One of the executive orders that President Donald Trump signed executive order on Jan. 20, the day of his inauguration, put a 90-day pause on foreign aid spending. The stop-work orders implementing that pause were interpreted as applying to PEPFAR. News outlets reported earlier this week that programs in South Africa and elsewhere abruptly shut down because PEPFAR funding was abruptly cut off.
But on Tuesday, Secretary of State Marco Rubio issued a waiver to the foreign aid freeze for PEPFAR under a provision that allows exceptions for humanitarian assistance. The extent of the waiver and whether it applies to preventive efforts is unclear. “UNAIDS welcomes this waiver from the US government., which ensures that millions of people living with HIV can continue to receive life-saving HIV medication during the assessment of US foreign development assistance,” said UNAIDS Executive Director, Winnie Byanyima, M.S. in a news release issued today.
PEPFAR has bipartisan support, and Cornyn cited a stream of statistics about the number of lives it saved and infections it prevented during his friendly questioning of Kennedy.
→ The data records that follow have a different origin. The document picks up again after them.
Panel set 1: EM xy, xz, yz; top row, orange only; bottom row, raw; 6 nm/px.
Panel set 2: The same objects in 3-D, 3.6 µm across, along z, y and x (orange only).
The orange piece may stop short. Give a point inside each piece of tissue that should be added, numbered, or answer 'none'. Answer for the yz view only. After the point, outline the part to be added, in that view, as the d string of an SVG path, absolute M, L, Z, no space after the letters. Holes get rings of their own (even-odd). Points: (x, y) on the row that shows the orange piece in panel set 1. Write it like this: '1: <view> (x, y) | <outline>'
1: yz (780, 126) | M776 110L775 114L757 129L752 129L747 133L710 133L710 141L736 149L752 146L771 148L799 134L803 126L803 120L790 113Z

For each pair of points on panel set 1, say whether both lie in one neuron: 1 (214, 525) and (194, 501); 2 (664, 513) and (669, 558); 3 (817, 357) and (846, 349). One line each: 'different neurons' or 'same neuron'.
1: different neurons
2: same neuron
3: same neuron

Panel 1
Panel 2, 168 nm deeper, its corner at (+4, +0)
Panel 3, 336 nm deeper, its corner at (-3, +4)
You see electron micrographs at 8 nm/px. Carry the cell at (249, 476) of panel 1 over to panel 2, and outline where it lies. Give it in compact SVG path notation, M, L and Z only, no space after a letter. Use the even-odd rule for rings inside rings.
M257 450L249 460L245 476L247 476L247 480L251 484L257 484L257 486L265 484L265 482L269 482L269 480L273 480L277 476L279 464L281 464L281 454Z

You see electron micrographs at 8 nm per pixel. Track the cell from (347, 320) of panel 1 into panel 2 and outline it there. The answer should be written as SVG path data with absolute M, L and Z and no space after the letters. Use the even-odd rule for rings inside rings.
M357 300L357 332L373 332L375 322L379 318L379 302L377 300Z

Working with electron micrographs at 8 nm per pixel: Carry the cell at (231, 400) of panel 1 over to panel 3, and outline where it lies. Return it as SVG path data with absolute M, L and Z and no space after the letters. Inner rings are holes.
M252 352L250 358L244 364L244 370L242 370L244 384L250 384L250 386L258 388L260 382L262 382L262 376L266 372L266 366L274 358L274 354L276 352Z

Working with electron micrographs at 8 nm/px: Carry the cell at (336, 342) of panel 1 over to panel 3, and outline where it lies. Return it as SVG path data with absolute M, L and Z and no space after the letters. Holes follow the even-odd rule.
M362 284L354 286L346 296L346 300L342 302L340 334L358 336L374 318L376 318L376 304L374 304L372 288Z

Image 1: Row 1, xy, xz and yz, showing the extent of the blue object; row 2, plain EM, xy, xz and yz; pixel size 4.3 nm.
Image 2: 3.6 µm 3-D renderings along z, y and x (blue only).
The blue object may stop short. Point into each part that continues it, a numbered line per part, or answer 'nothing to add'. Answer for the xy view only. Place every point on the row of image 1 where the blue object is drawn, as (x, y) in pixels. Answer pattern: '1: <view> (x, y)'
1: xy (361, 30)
But supporters of the program were concerned last when Congress shifted from authorizing funds for it for five-year periods to a yearly authorizations.
“This has introduced some uncertainty about PEPFAR’s future, even though the program will continue as long as Congress provides funding for it,” KFF said in a policy paper published in August 2024.
Kennedy hasn’t much said recently about HIV and AIDS, but in this 2021 book titled “The Real Anthony Fauci: Bill Gates, Big Pharma and the Global War on Democracy ad Public Health” has a chapter on HIV in which Kennedy attacks Fauci for suppressing debate and research into whether HIV-AIDS causation and whether the virus needs an cofactor to cause AIDS. Kennedy quotes Peter Duesberg, a University of California, Berkely, professor, extensively in the chapterr. Duesberg has argued that HIV is merely bystander to AIDS, not a causative agent.
Kennedy says in the book that he “takes no position on relationship between HIV and AIDS.”
During today’s hearing, Sen. Michael Bennet, a Colorado Democrat, asked Kennedy whether he wrote in “his book” — Kennedy has written many and Bennet didn’t name the book — that “it’s undeniable that African AIDS is an entirely different disease from Western AIDS.” Kennedy answered Bennet “I am not sure” and seemed about to elaborate but Bennet cut him off. That is sentence does appears in the HIV chapter of the “The Real Anthony Fauci
In the same paragraph, Kennedy wrote that “no one has ever explained how a disease largely confined to male homosexuals in the West is a female heterosexual disease in Africa.”